Virginia Beach schools are considering 'One Lunch' for high school students. It condenses 4 lunch periods into one allowing students to have the freedom to scatter throughout the building.

VIRGINIA BEACH — VIRGINIA BEACH, Va. (WVEC) -- Lunchtime at the high school level should be more than just eating sloppy Joes and conversing with friends, according to Virginia Beach Public Schools.

This past April high schools experimented with a new concept called One Lunch.

“This is the first time I’ve ever seen an initiative introduced during the school year where teachers and students were both fully on board with it, and fully in support of it,” said Salem High School Principal Matthew Delaney. “Really what we are trying to do is maximize the opportunities during the school day while students are in the building to meet all of their needs. One lunch is a way to provide that for us.”

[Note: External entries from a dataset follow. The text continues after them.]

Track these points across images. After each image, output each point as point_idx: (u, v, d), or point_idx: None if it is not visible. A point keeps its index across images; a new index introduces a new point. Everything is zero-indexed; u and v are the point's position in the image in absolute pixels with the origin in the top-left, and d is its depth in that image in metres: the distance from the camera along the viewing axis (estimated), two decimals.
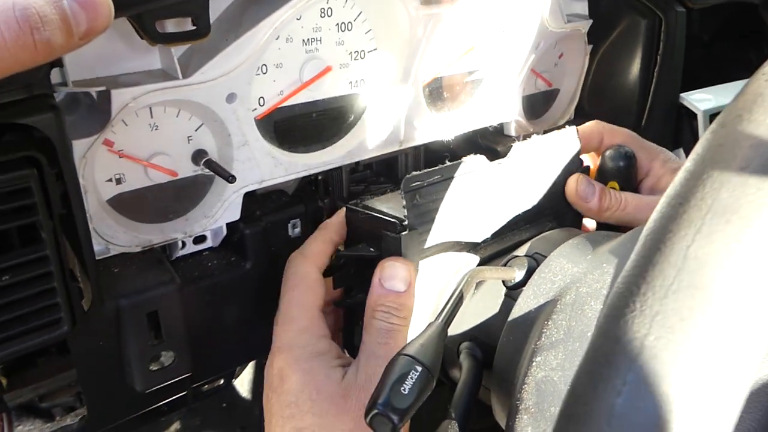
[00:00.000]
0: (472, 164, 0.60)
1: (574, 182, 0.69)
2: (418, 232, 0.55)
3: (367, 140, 0.73)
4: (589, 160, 0.77)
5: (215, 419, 1.58)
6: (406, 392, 0.41)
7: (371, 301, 0.55)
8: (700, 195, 0.28)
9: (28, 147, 0.44)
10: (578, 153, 0.70)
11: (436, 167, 0.57)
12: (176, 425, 1.55)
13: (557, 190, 0.70)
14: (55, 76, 0.52)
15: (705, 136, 0.30)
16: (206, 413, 1.56)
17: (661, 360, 0.25)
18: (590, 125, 0.77)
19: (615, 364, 0.26)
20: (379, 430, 0.40)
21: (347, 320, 0.64)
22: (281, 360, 0.55)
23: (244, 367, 1.04)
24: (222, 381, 0.77)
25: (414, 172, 0.55)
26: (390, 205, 0.58)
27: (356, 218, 0.59)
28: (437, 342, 0.44)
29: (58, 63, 0.48)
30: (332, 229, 0.63)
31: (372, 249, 0.56)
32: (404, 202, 0.54)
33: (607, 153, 0.73)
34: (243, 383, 1.57)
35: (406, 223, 0.54)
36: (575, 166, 0.70)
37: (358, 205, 0.59)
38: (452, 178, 0.58)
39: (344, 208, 0.63)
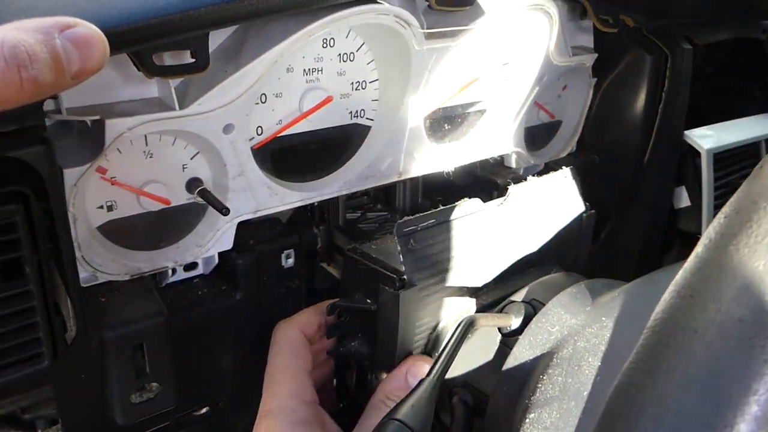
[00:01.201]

Currently, schools like Salem High School have four lunch periods that last 30 minutes each. One Lunch would be the only 50-minute lunch period, which all students would attend. During that time students have the freedom to scatter throughout the school building, no one is confined to the cafeteria.

“Tutoring, makeup work, socialization, get involved in the clubs, and do some of the extracurricular activities that you can’t always do at the end of the day,” said Delaney.

Green Run High School Senior, Alex Rose, said it’s nice not having to choose between an after-school job and a social club.

“A lot of the chorus has been doing their rehearsals during One Lunch, and I feel a lot of them have said that its wonderful because they don’t have to come in after school and do it,” said Rose.

She also said it’s convenient to know that teachers are almost always available to provide extra help.

“It’s just easier to find them because you never know where a teacher is when we had our old lunch schedule,” said Rose.

First Colonial Senior, Shar-ron Bass, said he likes that students get to make their own decisions on how to spend their time.

“With that extra 50 minutes, no teacher on your back, nobody telling you-you have to do this, you have to do that, you get that choice to basically say, ‘well I’m going to do my work at this time,’ or ‘I’m going to do my work at that time,’” said Bass.

If a student just wants to read a book in the library, shoot hoops in the gym, or stay in the cafeteria and talk with friends, that’s ok too.

“And many of them just appreciated the fact that they could gather with their classmates that they don’t always get to see during lunchtime,” said Delaney.

Virginia Beach Public Schools administration is looking into different ways to implement this One Lunch period and it could take effect as early as the next school year.